[[ Extracted information, beginning ]]

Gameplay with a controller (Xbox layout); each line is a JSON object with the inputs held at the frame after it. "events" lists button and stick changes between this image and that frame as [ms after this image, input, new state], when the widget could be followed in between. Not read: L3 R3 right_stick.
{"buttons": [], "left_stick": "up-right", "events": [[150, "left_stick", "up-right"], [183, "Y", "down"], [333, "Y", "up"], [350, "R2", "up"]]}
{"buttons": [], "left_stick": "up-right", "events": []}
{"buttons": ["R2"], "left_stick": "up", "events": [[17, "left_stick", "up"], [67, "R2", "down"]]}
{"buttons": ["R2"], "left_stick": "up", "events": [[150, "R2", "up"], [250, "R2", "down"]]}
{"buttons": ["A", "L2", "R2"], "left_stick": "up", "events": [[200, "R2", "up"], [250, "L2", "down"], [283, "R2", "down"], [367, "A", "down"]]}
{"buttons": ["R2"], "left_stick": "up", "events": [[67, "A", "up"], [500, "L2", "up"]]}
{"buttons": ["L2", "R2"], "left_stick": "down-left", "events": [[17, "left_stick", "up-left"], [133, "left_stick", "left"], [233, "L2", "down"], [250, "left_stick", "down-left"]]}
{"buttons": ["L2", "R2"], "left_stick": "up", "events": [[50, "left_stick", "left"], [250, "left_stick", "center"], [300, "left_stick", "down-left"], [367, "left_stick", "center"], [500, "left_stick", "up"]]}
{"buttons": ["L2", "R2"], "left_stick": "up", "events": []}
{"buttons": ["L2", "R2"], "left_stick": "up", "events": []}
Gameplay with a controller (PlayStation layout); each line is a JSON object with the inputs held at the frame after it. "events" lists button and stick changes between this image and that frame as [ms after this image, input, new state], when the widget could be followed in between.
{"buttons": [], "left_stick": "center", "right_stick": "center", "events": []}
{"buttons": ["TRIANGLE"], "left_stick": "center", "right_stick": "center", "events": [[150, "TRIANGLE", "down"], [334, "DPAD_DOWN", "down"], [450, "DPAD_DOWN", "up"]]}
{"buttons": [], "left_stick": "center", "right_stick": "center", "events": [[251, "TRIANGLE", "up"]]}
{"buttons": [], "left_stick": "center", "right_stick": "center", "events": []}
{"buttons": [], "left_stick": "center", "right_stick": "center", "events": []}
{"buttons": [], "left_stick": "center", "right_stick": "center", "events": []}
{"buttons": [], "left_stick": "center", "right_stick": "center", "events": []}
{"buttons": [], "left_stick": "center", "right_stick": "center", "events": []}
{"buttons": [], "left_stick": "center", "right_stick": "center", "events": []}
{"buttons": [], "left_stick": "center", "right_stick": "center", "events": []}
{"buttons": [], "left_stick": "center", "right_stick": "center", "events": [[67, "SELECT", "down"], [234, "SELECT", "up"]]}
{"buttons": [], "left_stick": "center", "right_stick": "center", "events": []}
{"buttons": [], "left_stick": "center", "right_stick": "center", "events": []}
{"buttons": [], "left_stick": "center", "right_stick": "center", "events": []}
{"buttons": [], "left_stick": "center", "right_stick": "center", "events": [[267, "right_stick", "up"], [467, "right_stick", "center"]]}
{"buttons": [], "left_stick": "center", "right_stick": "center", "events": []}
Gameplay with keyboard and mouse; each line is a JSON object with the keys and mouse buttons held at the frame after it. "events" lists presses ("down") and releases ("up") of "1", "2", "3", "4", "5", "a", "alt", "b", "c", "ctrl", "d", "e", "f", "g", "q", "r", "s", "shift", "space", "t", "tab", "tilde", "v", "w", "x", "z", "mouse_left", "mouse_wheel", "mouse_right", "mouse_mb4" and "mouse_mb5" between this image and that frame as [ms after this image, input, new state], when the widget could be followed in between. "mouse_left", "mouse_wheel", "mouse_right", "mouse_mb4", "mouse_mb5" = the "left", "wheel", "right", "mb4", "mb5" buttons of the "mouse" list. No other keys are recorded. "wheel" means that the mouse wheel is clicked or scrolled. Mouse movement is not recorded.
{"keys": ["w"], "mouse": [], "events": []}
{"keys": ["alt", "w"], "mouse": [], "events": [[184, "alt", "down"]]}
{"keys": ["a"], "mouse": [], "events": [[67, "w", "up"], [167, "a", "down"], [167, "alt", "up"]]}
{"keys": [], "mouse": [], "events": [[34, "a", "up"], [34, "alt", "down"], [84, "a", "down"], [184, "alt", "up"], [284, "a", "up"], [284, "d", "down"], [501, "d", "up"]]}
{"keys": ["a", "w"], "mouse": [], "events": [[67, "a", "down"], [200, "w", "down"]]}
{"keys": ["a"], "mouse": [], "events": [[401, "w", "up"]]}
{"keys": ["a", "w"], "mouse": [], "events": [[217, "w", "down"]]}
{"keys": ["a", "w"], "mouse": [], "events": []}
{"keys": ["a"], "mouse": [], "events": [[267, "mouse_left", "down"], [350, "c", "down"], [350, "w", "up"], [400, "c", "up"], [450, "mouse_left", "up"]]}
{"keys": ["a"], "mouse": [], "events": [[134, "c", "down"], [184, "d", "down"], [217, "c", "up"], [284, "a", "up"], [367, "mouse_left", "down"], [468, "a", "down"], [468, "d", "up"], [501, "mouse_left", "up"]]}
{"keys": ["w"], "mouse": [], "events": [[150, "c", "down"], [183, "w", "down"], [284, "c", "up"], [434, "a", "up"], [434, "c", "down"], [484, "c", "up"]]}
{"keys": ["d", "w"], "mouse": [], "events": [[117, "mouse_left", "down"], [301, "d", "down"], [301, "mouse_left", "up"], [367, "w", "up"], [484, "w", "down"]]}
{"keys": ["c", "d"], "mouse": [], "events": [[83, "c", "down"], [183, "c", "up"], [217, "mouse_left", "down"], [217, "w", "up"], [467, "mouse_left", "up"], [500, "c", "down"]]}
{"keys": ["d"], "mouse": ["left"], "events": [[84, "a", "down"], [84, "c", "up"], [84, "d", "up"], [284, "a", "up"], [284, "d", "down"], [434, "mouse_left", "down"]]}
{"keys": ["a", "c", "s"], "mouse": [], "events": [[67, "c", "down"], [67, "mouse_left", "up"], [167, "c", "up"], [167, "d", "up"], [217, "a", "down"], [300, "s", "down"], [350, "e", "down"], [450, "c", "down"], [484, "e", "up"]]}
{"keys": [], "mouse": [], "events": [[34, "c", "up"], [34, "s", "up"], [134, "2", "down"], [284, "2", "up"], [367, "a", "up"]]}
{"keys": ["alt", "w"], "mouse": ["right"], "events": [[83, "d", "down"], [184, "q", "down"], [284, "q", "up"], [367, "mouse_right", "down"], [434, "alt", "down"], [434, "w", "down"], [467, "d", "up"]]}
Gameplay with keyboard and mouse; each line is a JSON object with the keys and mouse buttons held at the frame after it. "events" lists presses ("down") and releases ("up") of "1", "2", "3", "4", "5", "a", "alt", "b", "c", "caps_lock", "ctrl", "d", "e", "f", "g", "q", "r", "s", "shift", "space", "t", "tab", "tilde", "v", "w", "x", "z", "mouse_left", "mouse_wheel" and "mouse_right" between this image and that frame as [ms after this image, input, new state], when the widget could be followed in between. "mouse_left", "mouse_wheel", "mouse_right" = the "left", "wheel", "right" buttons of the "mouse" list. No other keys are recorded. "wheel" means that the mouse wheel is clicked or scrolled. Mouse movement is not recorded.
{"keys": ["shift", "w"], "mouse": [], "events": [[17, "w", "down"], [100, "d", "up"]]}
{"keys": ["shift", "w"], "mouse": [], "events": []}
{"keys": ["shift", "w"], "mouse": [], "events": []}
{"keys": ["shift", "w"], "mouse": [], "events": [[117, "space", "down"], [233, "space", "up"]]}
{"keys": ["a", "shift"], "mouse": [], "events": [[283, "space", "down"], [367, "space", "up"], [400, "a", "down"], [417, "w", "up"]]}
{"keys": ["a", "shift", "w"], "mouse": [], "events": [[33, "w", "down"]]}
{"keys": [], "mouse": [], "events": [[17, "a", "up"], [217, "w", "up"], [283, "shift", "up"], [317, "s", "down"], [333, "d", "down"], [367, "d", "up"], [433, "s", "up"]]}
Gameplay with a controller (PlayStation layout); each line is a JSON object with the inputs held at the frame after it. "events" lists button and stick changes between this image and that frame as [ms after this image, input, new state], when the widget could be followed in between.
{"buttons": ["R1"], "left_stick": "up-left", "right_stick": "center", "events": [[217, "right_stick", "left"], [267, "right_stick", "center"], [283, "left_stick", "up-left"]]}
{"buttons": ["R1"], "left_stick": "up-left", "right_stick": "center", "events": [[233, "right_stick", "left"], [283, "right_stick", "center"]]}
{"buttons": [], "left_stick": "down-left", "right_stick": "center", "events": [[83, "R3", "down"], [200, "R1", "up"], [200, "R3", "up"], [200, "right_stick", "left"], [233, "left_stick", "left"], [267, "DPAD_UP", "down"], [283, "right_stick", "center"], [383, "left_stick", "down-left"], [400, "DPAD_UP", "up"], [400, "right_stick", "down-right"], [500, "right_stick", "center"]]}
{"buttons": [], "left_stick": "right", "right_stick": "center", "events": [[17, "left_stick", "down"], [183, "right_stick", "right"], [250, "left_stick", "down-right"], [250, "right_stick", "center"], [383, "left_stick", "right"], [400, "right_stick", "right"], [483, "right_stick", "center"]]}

[[ Extracted information, end ]]

To do
How many lines of the entries include the string "TRIANGLE"? Answer with a number and no other words.

Written response
2